**Exercise passage**
Regex confessions/regex challenge

Bulb

I just put together this sed command:

sed ':0
     s!^\(\([^\\"/]\|\\.\|"\([^\\"]\|\\.\)*"\|/[^/*]\)*\)/\*\([^*]\|\*\+[^/]\)*\*\+/!\1!
     s!^\(\([^\\"/]\|\\.\|"\([^\\"]\|\\.\)*"\|/[^/*]\)*\)//.*!\1!
     \!^\(\([^\\"/]\|\\.\|"\([^\\"]\|\\.\)*"\|/[^/*]\)*\)/\*\([^*]\|\*\+[^/]\)*\**$!{
        N
        b0
        }'

Try to guess what it does
Try to spot errors or unhandled corner-cases

Hint: The output is going to be fed to jq. Because Microsoft.

dcon

@Bulb I think you misplaced the Evil thread...

Gribnit

@Bulb said in Regex confessions/regex challenge:

I just put together this sed command:

sed ':0
     s!^\(\([^\\"/]\|\\.\|"\([^\\"]\|\\.\)*"\|/[^/*]\)*\)/\*\([^*]\|\*\+[^/]\)*\*\+/!\1!

**Information supplied**
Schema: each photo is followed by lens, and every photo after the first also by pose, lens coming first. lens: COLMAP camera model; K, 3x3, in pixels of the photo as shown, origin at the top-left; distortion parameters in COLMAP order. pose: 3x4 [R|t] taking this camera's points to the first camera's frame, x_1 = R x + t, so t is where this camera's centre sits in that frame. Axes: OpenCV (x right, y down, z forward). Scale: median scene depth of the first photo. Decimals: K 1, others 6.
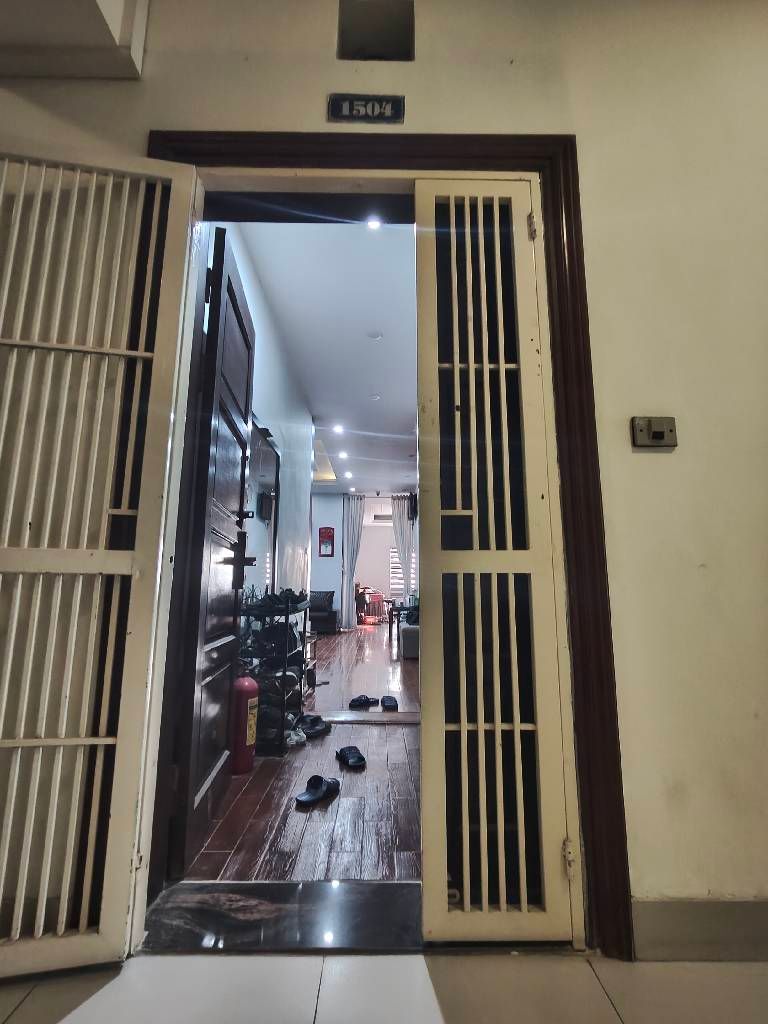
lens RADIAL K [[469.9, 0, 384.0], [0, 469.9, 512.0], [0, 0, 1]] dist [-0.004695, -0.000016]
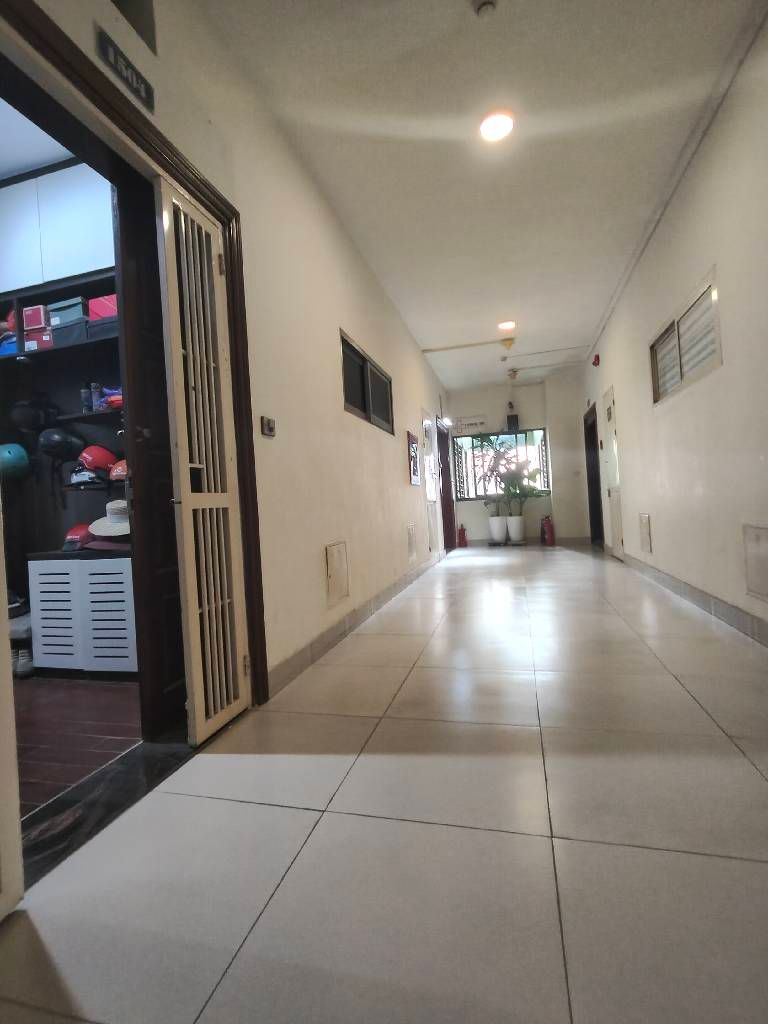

**Work task**
Pick up the regex challenge forum thread at the point where it stops and keep it going.

**Task result**
     s!^\(\([^\\"/]\|\\.\|"\([^\\"]\|\\.\)*"\|/[^/*]\)*\)//.*!\1!
     \!^\(\([^\\"/]\|\\.\|"\([^\\"]\|\\.\)*"\|/[^/*]\)*\)/\*\([^*]\|\*\+[^/]\)*\**$!{
        N
        b0
        }'

Try to guess what it does

Turns something called JSON that isn't, into JSON.

Try to spot errors or unhandled corner-cases

Obviously, there are none.

Hint: The output is going to be fed to jq. Because Microsoft.

Applied Mediocrity

@Bulb said in Regex confessions/regex challenge:

Try to guess what it does

dkf

@Bulb said in Regex confessions/regex challenge:

Try to spot errors or unhandled corner-cases

TwelveBaud

@Bulb Convert .config files with shortcutted property names to proper JSON without said shortcuts.

Bulb

@TwelveBaud No. That would require some name replacing in the patterns, but they are all just special characters.

Gurth

@Bulb said in Regex confessions/regex challenge:

Try to guess what it does

Drive people crazy trying to figure it out.

HardwareGeek

@Gurth said in Regex confessions/regex challenge:

Drive people crazy

That's a shorter drive for some of us than for others.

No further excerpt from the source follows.